I have a question, but not sure how to prove this.
We are given $n$ points in the Euclidean plane such that there exists no disk of radius $a$ which contains all of the points.
Conjecture: There must exist three of these points which are not contained in a disk of radius $a$.
Any idea about how to prove this?
Thanks.
There is a classical result of convex geometry, called Helly's theorem (http://en.wikipedia.org/wiki/Helly%27s_theorem). It states that if you have $n$ convex subsets of $R^d$ and any $d+1$ of these convex subsets have nontrivial intersection, then all of them have nontrivial intersection.
For your question you just apply this theorem to the balls of radius $a$ around your points.

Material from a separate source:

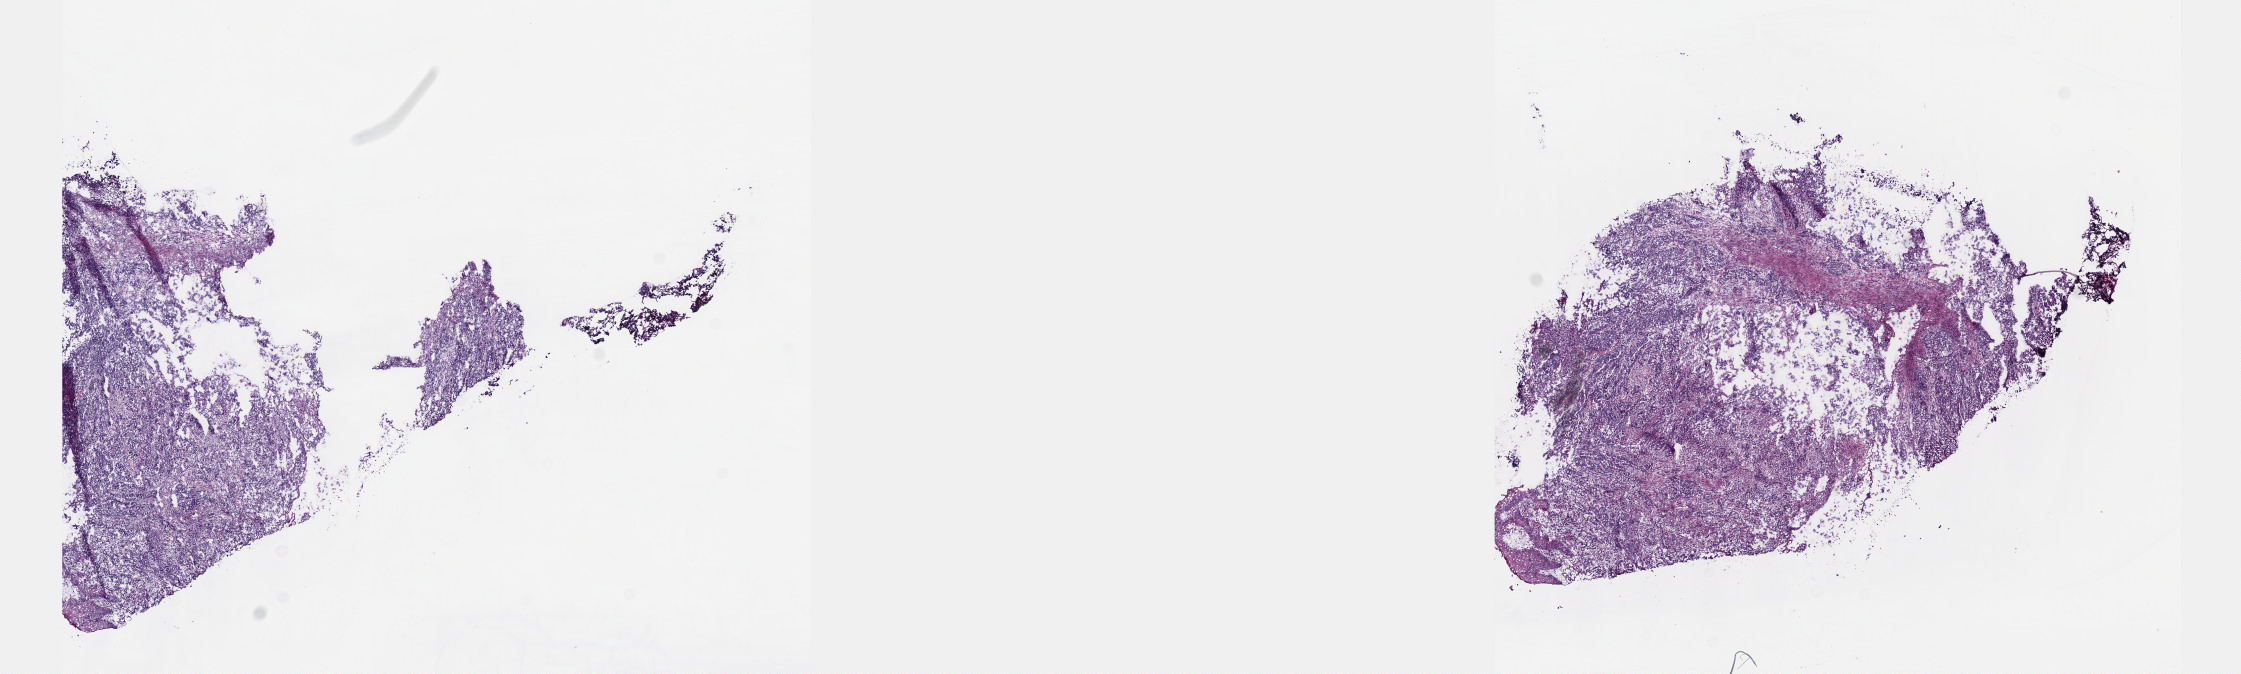
Whole-slide histology image, H&E, a low-resolution overview of the entire scanned area, about 18.1 x 5.4 mm, frozen section from the top of the tissue portion, esophagus, primary tumour sample. Male, age 79 years at initial diagnosis. Histologic grade: G3 (poorly differentiated). Pathologist review of this section (percent, as recorded): tumour cells 70%, tumour nuclei 100%, normal cells 0%, stromal cells 25%, necrosis 5%. Infiltration values recorded for this section: lymphocyte infiltration 4%, monocyte infiltration 4%, neutrophil infiltration 0%.
Lymph nodes positive (case pathology): 4 of 19 examined. Pathologic diagnosis: Adenocarcinoma, NOS (lower third of esophagus). AJCC pathologic stage: III (6th edition).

Start by choosing two of the points $A$ and $B$ such that all other points lie on the same side of the line $AB$. (This can be done by moving a line from the distance to the points until it meets a point, and then turning the line until you meet another point.) It there are other points on the line AB, you should choose $A$ and $B$ such that the other points lie between $A$ and $B$. Now consider circles through these two points with various radius where the larger part of the circle lies on the side of the other points. Then a circle with larger radius covers all the area of a circle of smaller radius (inside the half space where the points lie). Hence, the biggest circle you need to cover $A$, $B$ and a third point already covers all points.
So, $A$, $B$ and the third point for which one needed this biggest circle are the three points in your conjecture.